INFORMATION GIVEN Start Marker
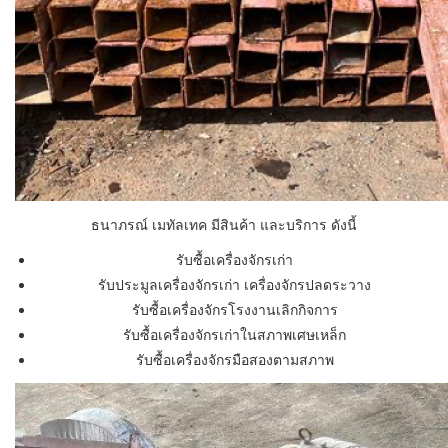
ธนาภรณ์ เมทัลเทค มีสินค้า และบริการ ดังนี้
รับซื้อเครื่องจักรเก่า
รับประมูลเครื่องจักรเก่า เครื่องจักรปลดระวาง
รับซื้อเครื่องจักรโรงงานเลิกกิจการ
รับซื้อเครื่องจักรเก่าในสภาพเศษเหล็ก
รับซื้อเครื่องจักรมือสองตามสภาพ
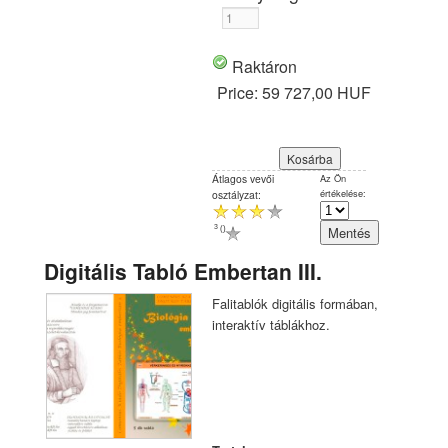
Raktáron
Price:
59 727,00 HUF
Átlagos vevői
Az Ön
értékelése:
osztályzat:
3
(
)
Digitális Tabló Embertan III.
Falitablók digitális formában,
interaktív táblákhoz.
INFORMATION GIVEN End Marker
▶ YOUR TASK: For every entry, return its exact wording and leave out any image.

▶ ANSWER FOR THE TASK:
ธนาภรณ์ เมทัลเทค มีสินค้า และบริการ ดังนี้
รับซื้อเครื่องจักรเก่า
รับประมูลเครื่องจักรเก่า เครื่องจักรปลดระวาง
รับซื้อเครื่องจักรโรงงานเลิกกิจการ
รับซื้อเครื่องจักรเก่าในสภาพเศษเหล็ก
รับซื้อเครื่องจักรมือสองตามสภาพ
Raktáron
Price:
59 727,00 HUF
Átlagos vevői
Az Ön
értékelése:
osztályzat:
3
(
)
Digitális Tabló Embertan III.
Falitablók digitális formában,
interaktív táblákhoz.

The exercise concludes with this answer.